3º) El reencuentro: producido el enamoramiento se recorre una secuencia tópica: separación, búsqueda infructuosa de la amada, reencuentro casual. Ahora la descripción va a ser aún más sensual: un precioso vestido de un amarillo delicado, bordado con ramajes grises, que se ajustaba a su cuerpo como un guante y dejaba al descubierto sus piernas desnudas al menor de sus movimientos. En sus dedos brillaban unas larguísimas uñas doradas y su precioso pelo negro formaba un moño bajo adornado con flores del mismo color. Se ha prescindido de su mirada o sus ojos pero, en cambio, el narrador sigue expresándose con verbos de ese campo semántico: la contemplaba... solo la miré, creo que con todo el corazón en los ojos.
4º) La serie final: también se decide a partir de los ojos. Primero ella Se quedó mirándome sin decir nada, en los suyos reinaba la indiferencia para saltar a que en sus ojos fue como si se encendiera una luz en ellos y una alegre sonrisa se dibujó en su cara. Ella le ha reconocido como el pasajero del tren y a partir se ahí se irá produciendo la aproximación: primero cogidos del brazo, sonrisas, susurritos al oído y beso. Aunque toda la escena se puede resumir en el camino que va de cogidos del brazo a manos entrelazadas. Es otro lenguaje, complementario al de la mirada y tan casto y sensual como ella. A partir de ahí, a casa.
5º) La transformación final: aparte la aparición de otro tópico clásico que yo también uso en mi texto, el del enamorado como prisionero (yo ya no quería ser libre) en esta zona final importa, según entiendo, no si se lo montan o no sino la transformación sufrida por la mujer. Compárense los
desgastados vaqueros totalmente comunes en cualquier parte del segundo párrafo con el precioso quimono de raso crema y dorados bordados del último.

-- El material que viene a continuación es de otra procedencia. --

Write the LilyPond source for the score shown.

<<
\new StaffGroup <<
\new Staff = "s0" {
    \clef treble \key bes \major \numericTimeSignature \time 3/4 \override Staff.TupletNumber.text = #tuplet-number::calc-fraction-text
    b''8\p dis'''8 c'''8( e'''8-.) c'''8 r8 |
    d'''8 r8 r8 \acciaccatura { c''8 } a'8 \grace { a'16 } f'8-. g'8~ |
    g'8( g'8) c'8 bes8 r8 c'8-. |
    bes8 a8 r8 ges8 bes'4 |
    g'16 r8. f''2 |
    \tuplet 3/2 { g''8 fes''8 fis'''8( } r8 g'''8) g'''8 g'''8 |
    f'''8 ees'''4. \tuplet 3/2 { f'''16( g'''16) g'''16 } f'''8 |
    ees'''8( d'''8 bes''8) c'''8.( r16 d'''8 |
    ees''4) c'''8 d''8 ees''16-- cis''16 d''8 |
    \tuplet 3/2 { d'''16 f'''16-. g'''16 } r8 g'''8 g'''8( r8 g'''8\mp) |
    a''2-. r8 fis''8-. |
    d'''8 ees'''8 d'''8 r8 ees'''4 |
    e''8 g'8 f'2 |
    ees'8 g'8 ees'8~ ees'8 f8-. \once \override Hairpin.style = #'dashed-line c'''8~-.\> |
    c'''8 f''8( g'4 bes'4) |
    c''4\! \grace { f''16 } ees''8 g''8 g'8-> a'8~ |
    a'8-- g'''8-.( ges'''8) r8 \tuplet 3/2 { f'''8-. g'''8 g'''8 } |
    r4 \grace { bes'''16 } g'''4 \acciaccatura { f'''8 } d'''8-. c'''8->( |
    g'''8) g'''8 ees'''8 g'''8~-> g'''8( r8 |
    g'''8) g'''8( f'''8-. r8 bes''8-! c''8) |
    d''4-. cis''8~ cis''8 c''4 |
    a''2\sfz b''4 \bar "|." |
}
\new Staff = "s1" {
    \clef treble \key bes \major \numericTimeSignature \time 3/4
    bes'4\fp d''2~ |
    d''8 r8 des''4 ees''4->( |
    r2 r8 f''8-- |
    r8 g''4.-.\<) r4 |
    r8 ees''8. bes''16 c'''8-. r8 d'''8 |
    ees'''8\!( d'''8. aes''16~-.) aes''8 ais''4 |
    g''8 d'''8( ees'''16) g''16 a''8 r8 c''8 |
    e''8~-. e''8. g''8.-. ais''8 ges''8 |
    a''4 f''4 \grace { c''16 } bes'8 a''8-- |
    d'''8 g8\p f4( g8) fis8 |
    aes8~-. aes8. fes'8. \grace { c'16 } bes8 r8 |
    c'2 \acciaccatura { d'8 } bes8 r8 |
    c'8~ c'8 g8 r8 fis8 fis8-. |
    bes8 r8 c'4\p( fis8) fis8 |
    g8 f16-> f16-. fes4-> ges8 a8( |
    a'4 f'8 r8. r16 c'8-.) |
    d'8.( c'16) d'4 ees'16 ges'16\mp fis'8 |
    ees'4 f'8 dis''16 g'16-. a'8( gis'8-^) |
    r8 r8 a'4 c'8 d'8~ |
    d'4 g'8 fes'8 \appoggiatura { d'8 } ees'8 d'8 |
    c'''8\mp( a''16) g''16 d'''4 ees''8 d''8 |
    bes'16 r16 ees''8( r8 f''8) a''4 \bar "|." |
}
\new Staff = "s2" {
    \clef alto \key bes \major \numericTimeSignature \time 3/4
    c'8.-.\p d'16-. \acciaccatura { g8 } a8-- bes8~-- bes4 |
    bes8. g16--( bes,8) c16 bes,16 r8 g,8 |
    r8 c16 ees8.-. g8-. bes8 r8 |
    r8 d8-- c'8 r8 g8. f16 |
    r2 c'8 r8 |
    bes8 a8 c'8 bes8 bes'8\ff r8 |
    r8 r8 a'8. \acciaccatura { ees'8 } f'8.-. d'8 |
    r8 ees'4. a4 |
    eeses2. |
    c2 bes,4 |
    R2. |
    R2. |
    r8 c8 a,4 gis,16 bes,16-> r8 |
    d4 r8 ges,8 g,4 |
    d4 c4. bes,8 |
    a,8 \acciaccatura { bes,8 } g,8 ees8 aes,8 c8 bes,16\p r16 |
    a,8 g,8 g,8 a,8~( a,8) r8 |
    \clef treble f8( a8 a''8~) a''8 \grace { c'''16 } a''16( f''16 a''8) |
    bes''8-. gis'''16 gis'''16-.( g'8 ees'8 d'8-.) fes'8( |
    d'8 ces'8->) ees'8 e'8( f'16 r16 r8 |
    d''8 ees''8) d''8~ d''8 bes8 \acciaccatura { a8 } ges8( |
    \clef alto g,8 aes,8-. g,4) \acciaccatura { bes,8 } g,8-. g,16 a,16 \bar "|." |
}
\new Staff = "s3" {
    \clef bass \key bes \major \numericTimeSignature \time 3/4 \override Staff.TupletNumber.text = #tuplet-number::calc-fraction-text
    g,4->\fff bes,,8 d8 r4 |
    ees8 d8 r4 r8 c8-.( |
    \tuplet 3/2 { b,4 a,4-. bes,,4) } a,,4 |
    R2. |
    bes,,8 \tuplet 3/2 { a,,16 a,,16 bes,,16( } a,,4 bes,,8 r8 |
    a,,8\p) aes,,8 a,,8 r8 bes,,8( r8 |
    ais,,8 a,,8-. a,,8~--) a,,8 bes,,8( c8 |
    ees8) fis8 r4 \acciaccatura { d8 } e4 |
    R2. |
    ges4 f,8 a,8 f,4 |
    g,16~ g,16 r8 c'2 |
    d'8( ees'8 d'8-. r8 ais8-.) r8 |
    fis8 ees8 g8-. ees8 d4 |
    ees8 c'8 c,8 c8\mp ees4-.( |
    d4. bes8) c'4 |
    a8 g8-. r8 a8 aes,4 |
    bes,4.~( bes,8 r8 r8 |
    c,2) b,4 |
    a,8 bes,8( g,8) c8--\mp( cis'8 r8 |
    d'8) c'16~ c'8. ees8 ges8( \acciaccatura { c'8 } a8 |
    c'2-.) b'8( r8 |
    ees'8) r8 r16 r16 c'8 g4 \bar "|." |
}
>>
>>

Pues como eso, lo demás: el té; la decoración del apartamento, que es extrapolación de la muchacha; el peinado, antes un moño bajo y ahora con agujas; los cojines en el suelo... Es decir, antes de entregarse -o no- la mujer se transforma desde la viajera soñolienta o la bailarina provocadora en una japonesa de verdad, es decir, se dota de su propia identidad. (Lo de que alguna de estas cosas son japonesas lo supongo, que yo del Japón sólo sé por dónde cae).

Rosa García dijo...

Muchas gracias a los dos por los comentarios. S. tienes una capacidad de análisis increible, siempre me ayuda lo que me dices cuando comentas lo que escribo.

Gracias a los dos de nuevo.

Un beso

julia dijo...

Una autentica maravilla.Me lo he leido tres veces y cada vez me gusta más.Besos enormes de luz.